La política energética de Colombia debe crear primero valor económico antes que entrar en un proceso para descarbonizar a ultranza.
umplir los compromisos internacionales de descarbonización comprometería el crecimiento de la economía colombiana.
En 2019, nuestro consumo de energía primaria fue 0,32% del total mundial, la mitad de nuestra participación en la población del planeta (0,65%). Ese mismo año, nuestras emisiones fueron de 1,74 toneladas de CO2 por habitante, mientras que las de Suecia, Alemania y España fueron de 4.45, 8,52 y 5,58 ton CO2/hab., respectivamente.
Somos magros en energía y emisiones porque venimos de una estructura productiva modesta y no de una economía postindustrial. Asumamos que el PIB crecerá al 4% anual durante la próxima década. La intensidad de pesos equivalente con respecto al PIB en Colombia es 0,12 ton $/1000 USD.
Supongamos también que en una década esta intensidad se reducirá a 0,08 ton $/1.000 US$. Este es un nivel similar al de Suecia en 2019, país que se encuentra en la parte descendente de la curva ambiental de Kuznets (U invertida; PIB/hab contra daños ambientales).
Con estos datos, el PIB pasaría de US$265 mil millones a US$ 392 mil millones, y las emisiones de 291 millones de toneladas de CO2 equivalente a 313 millones toneladas de CO2 equivalente.
En 10 años, el PIB aumentaría 48% con un aumento modesto de las emisiones (7,4%), lo que equivale a un transformación productiva y social de velocidad equivalente a la de observada en Suecia.
El gobierno nacional anunció en diciembre de 2020 que Colombia se comprometió a reducir en 2030 el 51% de las emisiones de 2020 (llegar a 169 millones de toneladas de CO2 equivalente).
Las actividades AFOLU (agricultura, silvicultura y otros usos de la tierra) responden por el 55% de las emisiones, y la producción y uso de la energía responde por el 35%.
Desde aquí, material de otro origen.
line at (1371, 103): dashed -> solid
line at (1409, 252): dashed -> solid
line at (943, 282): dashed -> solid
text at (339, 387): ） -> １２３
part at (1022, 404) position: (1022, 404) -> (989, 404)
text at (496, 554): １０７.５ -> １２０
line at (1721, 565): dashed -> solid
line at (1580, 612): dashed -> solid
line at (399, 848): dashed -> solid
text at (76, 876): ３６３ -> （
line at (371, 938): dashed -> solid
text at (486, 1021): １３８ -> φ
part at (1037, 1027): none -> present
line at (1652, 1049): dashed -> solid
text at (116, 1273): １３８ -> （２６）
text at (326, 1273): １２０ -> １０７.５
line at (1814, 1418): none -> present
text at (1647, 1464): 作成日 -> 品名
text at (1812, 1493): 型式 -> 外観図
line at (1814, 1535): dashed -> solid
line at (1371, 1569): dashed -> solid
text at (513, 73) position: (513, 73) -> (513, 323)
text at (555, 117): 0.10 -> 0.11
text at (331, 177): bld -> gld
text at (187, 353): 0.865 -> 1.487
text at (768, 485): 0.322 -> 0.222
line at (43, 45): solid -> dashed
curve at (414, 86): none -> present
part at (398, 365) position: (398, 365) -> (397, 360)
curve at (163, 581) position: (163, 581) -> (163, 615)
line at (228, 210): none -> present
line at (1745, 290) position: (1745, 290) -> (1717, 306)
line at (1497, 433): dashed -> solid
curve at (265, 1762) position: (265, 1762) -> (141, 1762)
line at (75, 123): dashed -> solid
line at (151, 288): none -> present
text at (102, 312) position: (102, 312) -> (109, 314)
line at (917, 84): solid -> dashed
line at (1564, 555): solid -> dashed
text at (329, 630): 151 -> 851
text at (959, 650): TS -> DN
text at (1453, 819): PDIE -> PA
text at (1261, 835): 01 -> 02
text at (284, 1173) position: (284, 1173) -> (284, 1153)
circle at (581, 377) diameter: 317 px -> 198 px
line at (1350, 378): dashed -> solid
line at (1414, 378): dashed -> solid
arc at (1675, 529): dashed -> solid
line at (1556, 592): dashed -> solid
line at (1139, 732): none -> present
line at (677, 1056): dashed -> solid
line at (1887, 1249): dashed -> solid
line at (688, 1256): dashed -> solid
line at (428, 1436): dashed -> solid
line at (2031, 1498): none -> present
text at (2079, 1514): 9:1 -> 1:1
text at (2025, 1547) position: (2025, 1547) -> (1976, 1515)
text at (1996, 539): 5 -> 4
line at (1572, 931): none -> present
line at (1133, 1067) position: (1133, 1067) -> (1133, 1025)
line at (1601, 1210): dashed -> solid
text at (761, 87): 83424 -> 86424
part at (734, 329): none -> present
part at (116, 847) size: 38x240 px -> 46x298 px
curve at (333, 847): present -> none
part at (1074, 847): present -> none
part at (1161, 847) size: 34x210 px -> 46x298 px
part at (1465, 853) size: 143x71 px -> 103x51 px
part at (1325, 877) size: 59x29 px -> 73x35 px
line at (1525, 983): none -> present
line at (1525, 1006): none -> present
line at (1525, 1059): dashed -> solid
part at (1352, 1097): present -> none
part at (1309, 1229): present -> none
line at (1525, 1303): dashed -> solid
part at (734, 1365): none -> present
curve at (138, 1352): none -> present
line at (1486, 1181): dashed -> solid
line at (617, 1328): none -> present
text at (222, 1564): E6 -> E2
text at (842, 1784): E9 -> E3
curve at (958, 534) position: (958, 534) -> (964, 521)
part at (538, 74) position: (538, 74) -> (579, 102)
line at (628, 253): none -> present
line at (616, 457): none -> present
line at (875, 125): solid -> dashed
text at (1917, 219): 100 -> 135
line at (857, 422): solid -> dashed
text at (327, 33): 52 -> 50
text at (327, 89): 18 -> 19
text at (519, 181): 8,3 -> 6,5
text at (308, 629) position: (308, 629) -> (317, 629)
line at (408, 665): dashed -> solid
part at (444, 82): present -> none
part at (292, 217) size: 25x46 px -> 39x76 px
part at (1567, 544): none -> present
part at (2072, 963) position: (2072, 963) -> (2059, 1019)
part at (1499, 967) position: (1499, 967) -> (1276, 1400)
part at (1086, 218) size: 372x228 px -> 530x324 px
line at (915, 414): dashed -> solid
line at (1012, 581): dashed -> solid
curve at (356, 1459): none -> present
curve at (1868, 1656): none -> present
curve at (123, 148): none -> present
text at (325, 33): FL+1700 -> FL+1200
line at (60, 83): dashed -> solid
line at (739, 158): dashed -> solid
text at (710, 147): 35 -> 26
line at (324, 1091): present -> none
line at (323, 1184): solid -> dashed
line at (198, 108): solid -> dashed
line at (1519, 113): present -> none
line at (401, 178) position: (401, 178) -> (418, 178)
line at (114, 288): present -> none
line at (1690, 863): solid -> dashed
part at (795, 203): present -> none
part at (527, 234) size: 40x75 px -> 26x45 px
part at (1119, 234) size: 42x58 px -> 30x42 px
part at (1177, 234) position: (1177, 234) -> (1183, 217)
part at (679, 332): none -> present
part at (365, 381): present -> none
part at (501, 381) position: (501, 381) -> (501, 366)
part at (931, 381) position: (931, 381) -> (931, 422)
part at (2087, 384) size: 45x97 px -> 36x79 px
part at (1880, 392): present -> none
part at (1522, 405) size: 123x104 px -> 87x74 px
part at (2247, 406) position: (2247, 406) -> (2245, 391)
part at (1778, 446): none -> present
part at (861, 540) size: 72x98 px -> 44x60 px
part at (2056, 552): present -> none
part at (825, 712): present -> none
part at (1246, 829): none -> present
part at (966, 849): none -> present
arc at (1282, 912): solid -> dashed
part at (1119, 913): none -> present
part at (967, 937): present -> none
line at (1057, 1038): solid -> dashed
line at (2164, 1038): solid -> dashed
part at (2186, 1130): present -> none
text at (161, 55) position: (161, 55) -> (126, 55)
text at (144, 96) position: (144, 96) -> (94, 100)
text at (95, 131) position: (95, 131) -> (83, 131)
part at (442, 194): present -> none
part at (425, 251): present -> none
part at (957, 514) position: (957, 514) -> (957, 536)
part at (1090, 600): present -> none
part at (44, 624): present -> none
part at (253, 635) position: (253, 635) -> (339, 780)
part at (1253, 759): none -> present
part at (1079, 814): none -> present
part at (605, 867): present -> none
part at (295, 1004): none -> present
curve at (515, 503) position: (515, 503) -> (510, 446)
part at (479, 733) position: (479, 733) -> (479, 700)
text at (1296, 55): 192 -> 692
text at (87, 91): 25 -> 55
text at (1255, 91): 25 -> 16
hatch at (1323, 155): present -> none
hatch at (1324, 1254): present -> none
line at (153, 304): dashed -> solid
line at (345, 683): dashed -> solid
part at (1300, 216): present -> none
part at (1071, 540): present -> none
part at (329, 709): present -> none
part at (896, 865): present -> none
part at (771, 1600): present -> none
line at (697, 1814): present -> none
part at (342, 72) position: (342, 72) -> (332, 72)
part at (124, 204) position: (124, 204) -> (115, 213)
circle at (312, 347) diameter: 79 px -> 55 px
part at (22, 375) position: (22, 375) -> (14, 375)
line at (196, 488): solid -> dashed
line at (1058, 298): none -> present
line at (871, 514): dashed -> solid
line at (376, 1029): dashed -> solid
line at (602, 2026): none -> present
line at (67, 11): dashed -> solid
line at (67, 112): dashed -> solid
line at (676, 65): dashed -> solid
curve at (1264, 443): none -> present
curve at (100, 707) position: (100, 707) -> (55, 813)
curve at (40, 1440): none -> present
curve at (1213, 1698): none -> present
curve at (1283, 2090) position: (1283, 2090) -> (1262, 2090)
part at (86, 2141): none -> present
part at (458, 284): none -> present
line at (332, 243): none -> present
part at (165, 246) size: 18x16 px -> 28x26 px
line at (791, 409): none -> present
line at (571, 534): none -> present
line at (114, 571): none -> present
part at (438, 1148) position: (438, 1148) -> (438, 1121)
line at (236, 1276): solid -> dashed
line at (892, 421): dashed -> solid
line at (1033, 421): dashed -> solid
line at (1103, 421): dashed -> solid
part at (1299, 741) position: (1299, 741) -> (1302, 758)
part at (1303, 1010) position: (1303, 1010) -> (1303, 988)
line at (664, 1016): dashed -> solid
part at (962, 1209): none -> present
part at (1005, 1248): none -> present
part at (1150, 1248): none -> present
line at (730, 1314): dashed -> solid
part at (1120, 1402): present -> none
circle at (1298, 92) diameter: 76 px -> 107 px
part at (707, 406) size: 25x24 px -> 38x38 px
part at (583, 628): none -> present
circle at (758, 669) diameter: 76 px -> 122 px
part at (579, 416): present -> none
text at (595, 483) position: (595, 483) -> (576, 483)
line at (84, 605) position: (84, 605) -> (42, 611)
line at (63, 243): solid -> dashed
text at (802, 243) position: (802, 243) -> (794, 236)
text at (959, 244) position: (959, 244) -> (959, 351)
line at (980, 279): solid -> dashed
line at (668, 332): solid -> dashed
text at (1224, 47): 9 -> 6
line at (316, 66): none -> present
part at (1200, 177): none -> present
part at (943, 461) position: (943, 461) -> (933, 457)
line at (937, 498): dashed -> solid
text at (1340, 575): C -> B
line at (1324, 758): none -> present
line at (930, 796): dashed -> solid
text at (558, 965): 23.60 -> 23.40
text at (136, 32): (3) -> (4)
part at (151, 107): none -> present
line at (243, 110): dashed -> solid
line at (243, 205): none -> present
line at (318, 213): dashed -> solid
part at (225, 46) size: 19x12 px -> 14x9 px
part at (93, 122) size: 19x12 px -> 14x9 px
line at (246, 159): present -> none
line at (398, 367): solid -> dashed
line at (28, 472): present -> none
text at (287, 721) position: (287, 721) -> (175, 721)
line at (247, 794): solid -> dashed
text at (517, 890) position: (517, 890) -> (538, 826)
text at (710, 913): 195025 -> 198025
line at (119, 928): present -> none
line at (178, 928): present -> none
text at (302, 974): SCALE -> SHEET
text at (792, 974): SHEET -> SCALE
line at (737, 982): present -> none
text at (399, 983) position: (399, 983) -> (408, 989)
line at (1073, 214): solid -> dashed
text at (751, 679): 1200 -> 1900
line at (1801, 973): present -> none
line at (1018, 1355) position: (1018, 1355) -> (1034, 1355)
La diferencia entre aumentar las emisiones en 7.4% (algo muy difícil de lograr: equivale a ‘ponerle conejo’ a la curva de Kuznets) y reducir 51% propuesto por el gobierno, exigiría en la década siguiente, y con la siguiente prioridad: (i) eliminar totalmente la deforestación y modernizar totalmente los modelos agropecuarios; (ii) que alguien financie y subsidie los sobrecosto de la adopción universal de vehículos eléctricos y de reconvertir activos aún eficientes; (iii) multiplicar por 10 la inversión en I+D como porcentaje del PIB y alcanzar el promedio de la OCDE (2,4% anual) para impulsar una reconversión tecnológica y modelos de negocio digitalizados; y (iii) que alguien financie y subsidie instalaciones masivas de secuestro de CO2, o que nos pague por dejar nuestros recursos minerales en el subsuelo.
Ante la dificultad de avanzar sustancialmente en alguno de estos frentes, un gobierno tiene dos tentaciones para crear reputación verde.
La primera es endeudarse para financiar proyectos de reconversión de transporte e industria con costos superiores a los beneficios. La segunda es promover un exceso de oferta de energías renovables no convencionales en el mercado eléctrico, ‘encallando’ inversiones todavía funcionales. En ambos casos se reduciría la tasa del crecimiento del PIB.
Bajar las emisiones en 51% en una década equivale a bajar las calorías de la dieta de la primera infancia para disminuir el promedio de sobrepeso de la población. Colombia no tiene papada energética, sino la panza medio llena con gases por mal uso del suelo. La política energética de Colombia debe crear valor económico antes que descarbonizar a ultranza.